Input material:
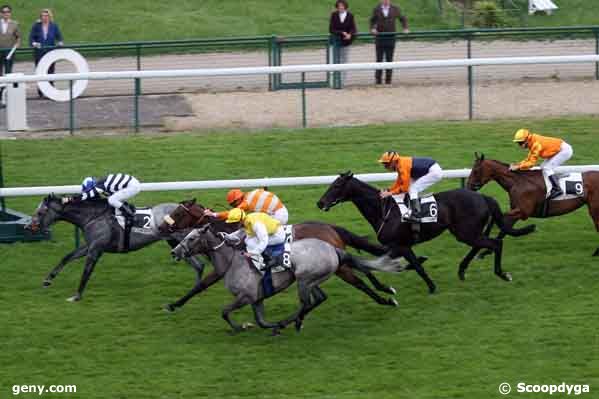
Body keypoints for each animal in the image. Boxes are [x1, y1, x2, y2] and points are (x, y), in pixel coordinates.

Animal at [27, 195, 206, 304]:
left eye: (40, 212)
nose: (29, 227)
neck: (93, 216)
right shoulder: (90, 245)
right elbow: (67, 256)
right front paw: (48, 280)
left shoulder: (95, 249)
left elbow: (86, 272)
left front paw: (76, 296)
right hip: (176, 243)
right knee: (199, 265)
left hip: (183, 240)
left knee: (201, 263)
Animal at [157, 200, 424, 312]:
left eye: (178, 212)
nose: (161, 226)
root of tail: (330, 227)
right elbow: (200, 286)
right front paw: (175, 304)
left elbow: (200, 285)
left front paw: (173, 304)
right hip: (339, 260)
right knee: (364, 269)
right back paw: (386, 289)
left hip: (338, 265)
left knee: (360, 278)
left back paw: (385, 297)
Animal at [173, 227, 408, 336]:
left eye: (192, 238)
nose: (175, 252)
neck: (232, 262)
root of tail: (333, 249)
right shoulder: (257, 299)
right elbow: (260, 320)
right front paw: (263, 325)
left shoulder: (246, 296)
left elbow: (224, 311)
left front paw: (240, 327)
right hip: (313, 280)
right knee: (319, 298)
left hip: (304, 279)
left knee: (307, 302)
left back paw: (292, 322)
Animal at [316, 172, 536, 294]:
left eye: (337, 185)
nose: (320, 202)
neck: (384, 211)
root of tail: (483, 196)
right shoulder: (396, 247)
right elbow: (400, 263)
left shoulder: (401, 245)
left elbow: (416, 266)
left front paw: (431, 287)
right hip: (466, 232)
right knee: (481, 245)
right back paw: (462, 269)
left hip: (466, 232)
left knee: (495, 244)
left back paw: (502, 273)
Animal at [468, 153, 599, 256]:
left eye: (475, 171)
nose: (468, 186)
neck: (518, 182)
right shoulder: (516, 211)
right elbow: (504, 229)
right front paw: (485, 252)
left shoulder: (523, 211)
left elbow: (499, 221)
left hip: (594, 209)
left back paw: (596, 253)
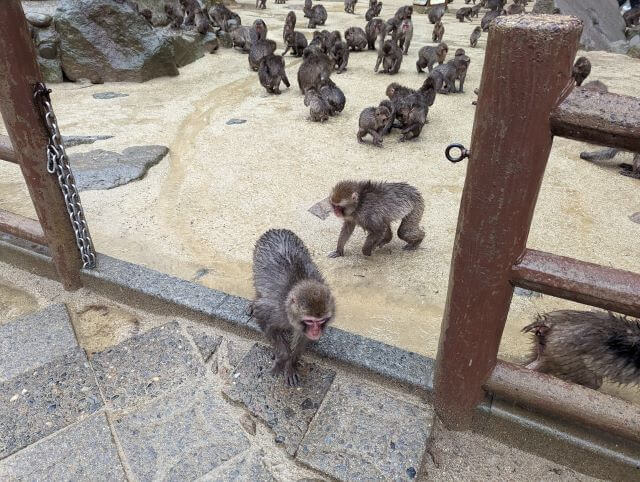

What you need to do: Write the lines above out again exactly, without any of their pictures.

Expected answer:
Body keypoints for each animal in the image. Boxes are [x1, y1, x2, y2] and points are (x, y), in pixel coordinates.

Animal at [27, 195, 206, 304]:
left eye: (40, 212)
nose: (29, 227)
neck: (93, 216)
right shoulder: (90, 245)
right elbow: (67, 256)
right front paw: (48, 280)
left shoulder: (95, 249)
left elbow: (86, 272)
left front paw: (76, 296)
right hip: (176, 243)
right knee: (199, 265)
left hip: (183, 240)
left knee: (201, 263)
Animal at [157, 200, 424, 312]:
left eye: (178, 212)
nose: (161, 226)
root of tail: (330, 227)
right elbow: (200, 286)
right front paw: (175, 304)
left elbow: (200, 285)
left front paw: (173, 304)
right hip: (339, 260)
right knee: (364, 269)
right back paw: (386, 289)
left hip: (338, 265)
left knee: (360, 278)
left back paw: (385, 297)
Animal at [173, 227, 408, 336]:
left eye: (192, 238)
nose: (175, 252)
neck: (232, 262)
root of tail: (333, 249)
right shoulder: (257, 299)
right elbow: (260, 320)
right front paw: (263, 325)
left shoulder: (246, 296)
left elbow: (224, 311)
left front paw: (240, 327)
right hip: (313, 280)
right knee: (319, 298)
left hip: (304, 279)
left knee: (307, 302)
left back paw: (292, 322)
Animal at [316, 172, 536, 294]:
left eye: (337, 185)
nose: (320, 202)
neck: (384, 211)
root of tail: (483, 196)
right shoulder: (396, 247)
right elbow: (400, 263)
left shoulder: (401, 245)
left elbow: (416, 266)
left front paw: (431, 287)
right hip: (466, 232)
right knee: (481, 245)
right back paw: (462, 269)
left hip: (466, 232)
left knee: (495, 244)
left back paw: (502, 273)
Animal at [468, 153, 599, 256]:
left eye: (475, 171)
nose: (468, 186)
neck: (518, 182)
right shoulder: (516, 211)
right elbow: (504, 229)
right front paw: (485, 252)
left shoulder: (523, 211)
left elbow: (499, 221)
left hip: (594, 209)
left back paw: (596, 253)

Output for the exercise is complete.